"Gabriel is a guy, he's driven by his emotions. He goes too high or too low. If things are going well, he's very happy, he's confident, he plays well. When the negative arrives, when he has a bad shift or bad game or bad period, that affects him so much, it's tough for him to respond."
-- Andre Tourigny
Rouyn-Noranda Huskies coaches had watched Gabriel Levesque for two full seasons, and when the third started in September, they saw the same things happening again.
No one was questioning his skill level. It was his attitude that needed a major adjustment.
"Gabriel is a guy, he's driven by his emotions," Huskies coach Andre Tourigny told NHL.com. "He goes too high or too low. If things are going well, he's very happy, he's confident, he plays well. When the negative arrives, when he has a bad shift or bad game or bad period, that affects him so much, it's tough for him to respond."
Tourigny, along with assistant coach Garry Peake, have approached Levesque differently this season, and the early results certainly have been impressive -- through 23 games, Levesque leads the Quebec Major Junior Hockey League with 24 assists and he's tied for the league lead with 32 points.
"One-on-one, he's probably the best player in our league," said Tourigny. "He sees the ice very well, he moves the puck very well, he can score goals. He's a really good playmaker. It's very tough to stop him one-on-one, even if he plays against big players. He can move the puck, he's very shifty, he can skate."
But he wasn't doing it every game, and a mistake on his first shift was affecting him the rest of the game.
"After the first game (this season), it was bad," Levesque told NHL.com. "I was thinking about quitting. They came at me and they said what do you think about meeting each week and setting objectives and make you more positive about things. I know I have a problem at this stage and I accepted those meetings."
At the meetings, Peake would give Levesque a list of objectives for that week's games. It's never about scoring a number of goals or points. Instead, it's other aspects of his game that he can control more.
"I have to have at least six scoring chances, it can be I have to back check hard or I have to have a positive attitude all game long," said Levesque.
"We give him simple objectives and we'll be proud of his performance," said Tourigny. "He wants to be perfect in everything. At the end of the day sometimes he'll look back and maybe be negative. … we give him simple objectives and when he achieves that he'll stay with the positive attitude.

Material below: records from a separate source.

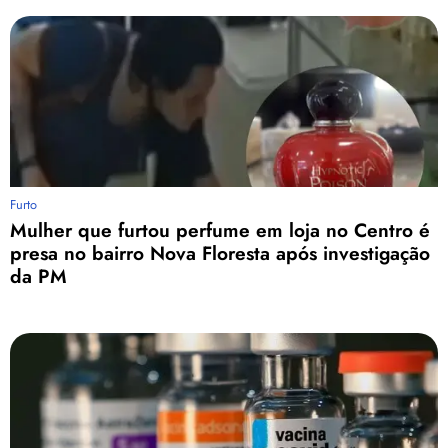
Furto
Mulher que furtou perfume em loja no Centro é
presa no bairro Nova Floresta após investigação
da PM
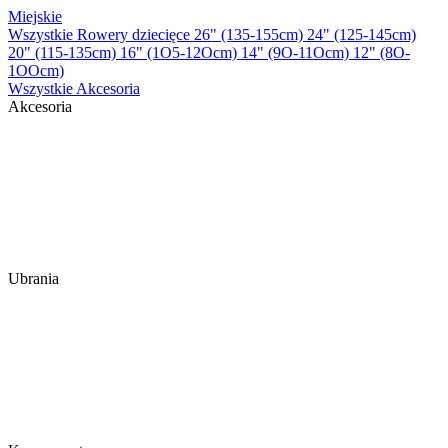
Miejskie
Wszystkie Rowery dziecięce
26" (135-155cm)
24" (125-145cm)
20" (115-135cm)
16" (1O5-12Ocm)
14" (9O-11Ocm)
12" (8O-
1OOcm)
Wszystkie Akcesoria
Akcesoria
Ubrania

"We try to bring objectives that will help Gabriel to have ice time. If he plays well on both sides of the ice he will have more ice time. If he creates offense he'll have ice time. The second thing, we'll be proud of him. If he gets his goals he will be positive. Everything is about that for him. If he's positive he will be one of the best players in the league."
Levesque certainly can't argue with the results. After going unselected in the 2009 Entry Draft, he's making an impact on the scouts for the 2010 selection process.
"He's a fun kid to watch," NHL Central Scouting's Chris Bordeleau told NHL.com.
And Levesque is having fun on the ice.
"Each day you come to the rink you have to be happy because you're doing the best thing in the world," he said. "You have to realize that."
"It's fun to see him arrive at the rink happy to play, happy to be with the guys," said Tourigny. "That's the most important thing. When you see your player arrive at the rink with a smile and happy to be there, that's a big achievement."
Another big achievement would be getting drafted.
"It's not that I stopped dreaming, but I just go with the realistic points," said Levesque. "How many players of my size (5-foot-8, 155 pounds) were drafted? This year I know what I have to do to get drafted. We have to have a good team, go far (in the playoffs) and I have to dominate the league to get drafted. Last year I knew we didn't have a really good team. I knew from the start that I would not get drafted. That's how I was able to put that away and not focus on that. I know it's not in my hands so I don't control it. This year for sure I think about it a little bit. Not focusing on it, but I have it a little bit in my mind. I want to be one of the smaller-sized players to get drafted."
His coach thinks Levesque can turn a fast start into an outstanding season, and the player will reach his dream of being drafted.
"I think he'll keep that pace," said Tourigny. "Everything is based on his positive attitude. If he stays positive I have no doubt he'll have that kind of success."